A simplified schematic diagram of an ion chip sensor well. Image is reproduced from Rothberg et al.

The rapid drop in cost and increase in scale of DNA sequencing is often compared to the trend seen in the semiconductor industry in the second half of the twentieth century, which was described by Moore's law. Aptly, the aim to continue this progress in DNA sequencing is likely to be advanced by a technology based on semiconductors. Rothberg and colleagues now demonstrate the performance and scalability of this method — known as ion sequencing — on three bacterial genomes and one human genome.

In ion sequencing, fragments of genomic DNA are clonally amplified onto acrylamide beads. DNA polymerase and primers are then added to each bead-bound template strand, and the beads are delivered to individual wells on sequencing chips (see the figure). Each well contains a sensor that is highly sensitive to shifts in pH and converts the release of protons into a voltage. During a sequencing run, each of the four nucleotides is added in turn. When the DNA polymerase incorporates a nucleotide into the nascent DNA strand, a single proton is released, thus generating an electrical signal. The semiconductor electronics that connect the wells on the chip can rapidly gather and process the information from each well as the nucleotides are added, and the signals are then processed into base calls. This method is fast: an ion chip with 1.2 million sensors generates ~25 million bases in a 2 hour run. No modified nucleotides are required, which reduces cost compared with sequencing platforms that require fluorescently labelled nucleotides, for example.

The authors tested this technology on three bacterial genomes and routinely obtained read lengths of 100 bases or more.
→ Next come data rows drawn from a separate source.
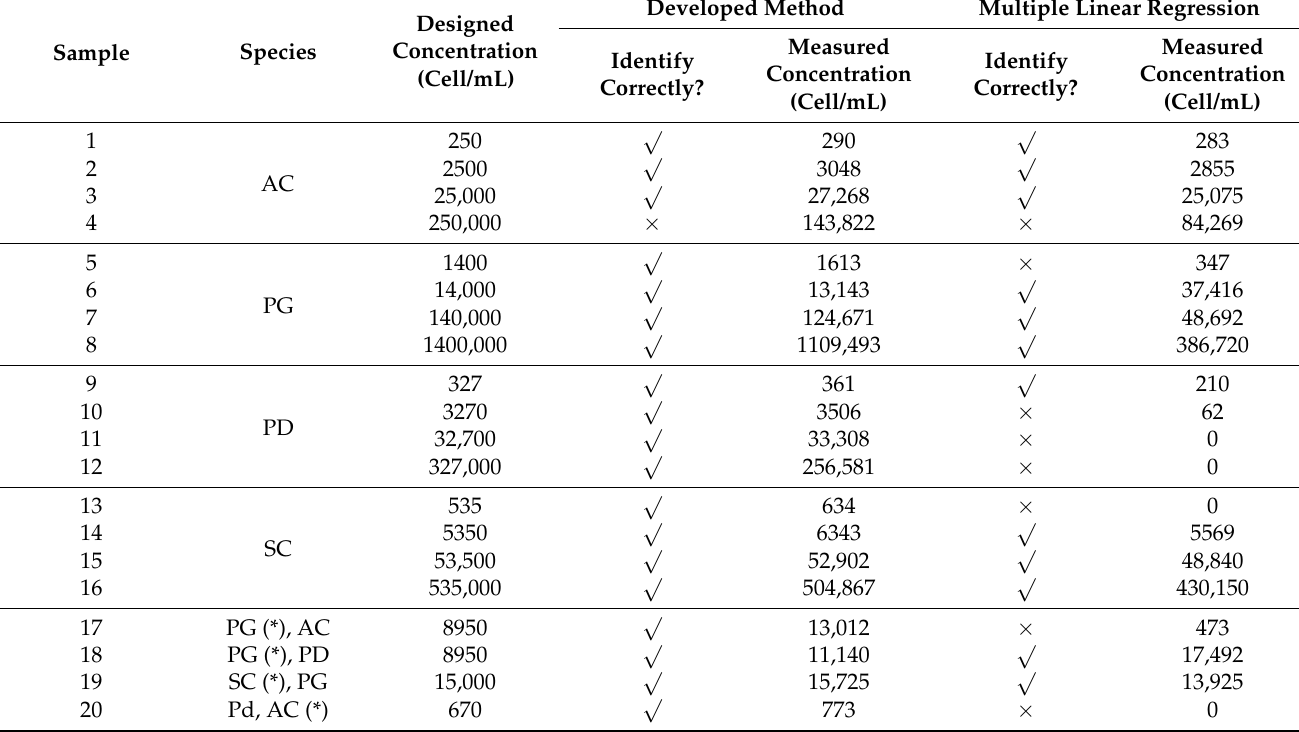
Table 8. Comparison of our method with multiple linear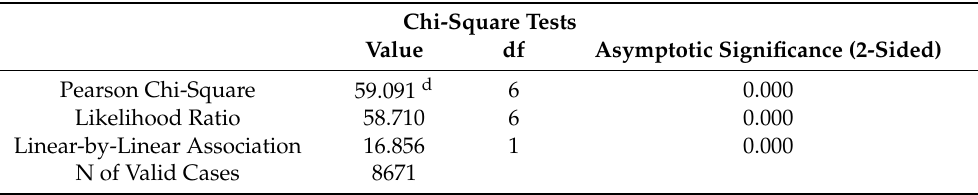
Table 13. Chi-square test (enterprise size vs. change in the ROE 2019 profitability indicator). Source: own research.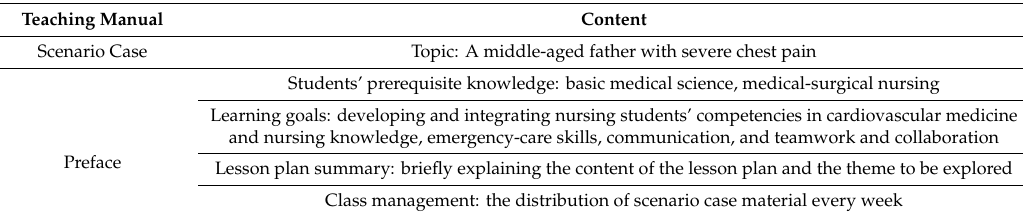
Table 3. Example from the teaching manual: a scenario involving a patient with acute coronary vascular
Comparison with the reference genomes of these species shows similar accuracy to sequencing using a light-based method for the first 50 bases of a read and higher accuracy over 100 bases. Rothberg et al. also demonstrate that this technology can be applied at a greater scale by sequencing the genome of Gordon Moore — author of Moore's law — at a mean coverage of 10.6-fold. This required ~1,000 ion chips to provide 1 billion sensors, but the authors suggest that, in the future, 1 billion sensors could be provided on a single chip by harnessing the existing semiconductor technologies.

Ion sequencing, which was developed by Ion Torrent Systems, is one of several emerging so-called 'third-generation' sequencing technologies. Together with continued refinement of the second-generation platforms, genome sequencing looks set to continue to outstrip Moore's law.